Stretching is the most effective self-recovery technique you can do to make a very significant contribution to the adaptive process you seek in training: increased fitness.

Because your physiology adapts to training, a disciplined active recovery program is essential. “No one ever became stronger during a workout, it is in the recovery period when we become fitter,” CEO Robert Forster PT.

Following periods of hard work, fatigue and an initial decrease in performance occur before the body becomes stronger or more efficient. However, this occurs only if time for recovery is provided. Focusing on the recovery of the structural systems is critical. In all athletes, limitations of the structural system (tendons, bone, fascia) to withstand the rigors of the training load necessary to peak the metabolic systems (energy production) is often their demise.

Stretching sessions before and particularly after light recovery workouts are more productive when unencumbered by the tightness that would otherwise occur following hard workouts. In this way your stretching efforts go further toward elongating connective tissue and helping tendons and ligaments heal and grow stronger. A good indication of when your structural system is recovered and ready for another hard workout is when the stiffness from the last hard workout is absent.

Stretching before and after every workout is critical to joint stability and structural integrity. Stretching prepares the body for exercise and minimizes the damage created during workouts. Stretching after workouts wrings the waste products out of the muscles and returns muscles to their normal resting length therefore avoiding maladaptive muscle and tendon shortening. The metabolic system can be overtaxed and weakened not strengthened with inappropriate balance of stress and recovery.

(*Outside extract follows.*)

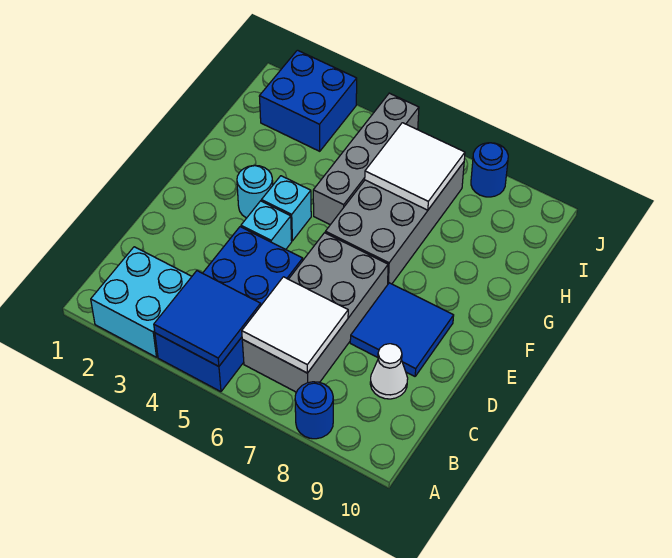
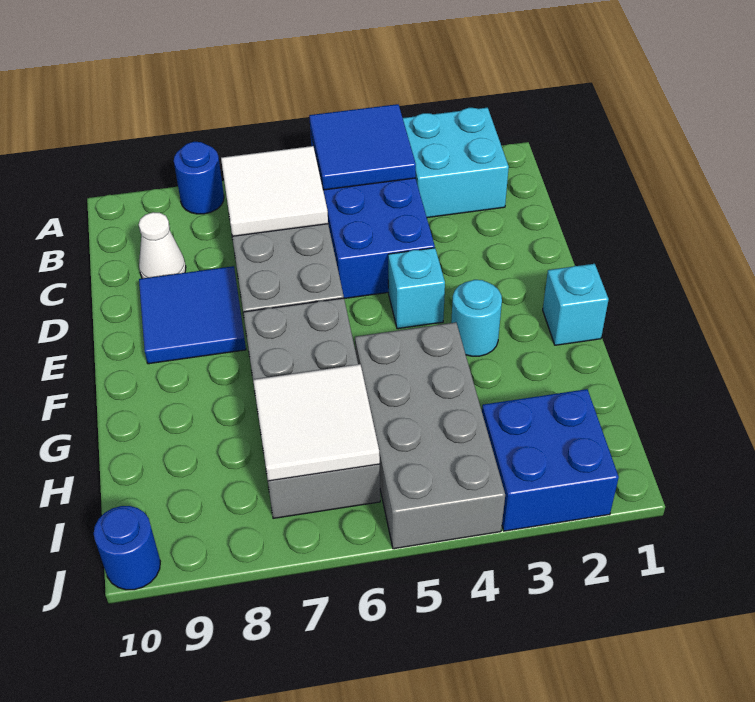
cyan brick F4 level 1 -> cyan brick F1 level 1
grey brick G5:J5 level 1 -> grey brick G4:J5 level 1
blue round brick J8 level 1 -> blue round brick J10 level 1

Over the last thirty five years in the results driven world of elite athletics, and every day with clients just like you, we know that the essential foundation of the Forster prescription for exercise is the Forster Structure Program©: the key component of healthy resilient joints and muscles. Discover the safest and most effective stretching techniques to help you perform better, prevent injury, improve your range of motion, and aid in your recovery from exercise.

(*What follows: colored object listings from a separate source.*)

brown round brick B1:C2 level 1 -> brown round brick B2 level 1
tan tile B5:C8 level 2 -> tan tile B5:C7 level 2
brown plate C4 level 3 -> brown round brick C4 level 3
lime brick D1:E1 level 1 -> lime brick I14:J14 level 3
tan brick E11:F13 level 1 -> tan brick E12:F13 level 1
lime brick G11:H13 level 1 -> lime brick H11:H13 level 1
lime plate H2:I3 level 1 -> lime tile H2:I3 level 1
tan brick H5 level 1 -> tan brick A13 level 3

FORSTER STRUCTURE Foam Rolling Program

As one of the country’s most respected sports medicine practitioners, Robert Forster, PT says, “All training is futile if time for recovery was missed.” Foam rolling is an essential practice; so much so, that he created a foam rolling routine that will target all the major muscle groups. More than just recovery, foam rolling can give you myo-facial release, joint mobilization, and even improve your alignment and posture! A foam roller works by using your own body weight to give you many of the same benefits of sports massage, including the ability to restore sore, kinked-up, tight post-workout muscles, tendons, and fascia to their normal tone. Foam rolling speeds muscle recovery by increasing blood flow, circulation, and range of motion, making you resistant to injuries caused by adhesions and scar tissue that limit range of motion.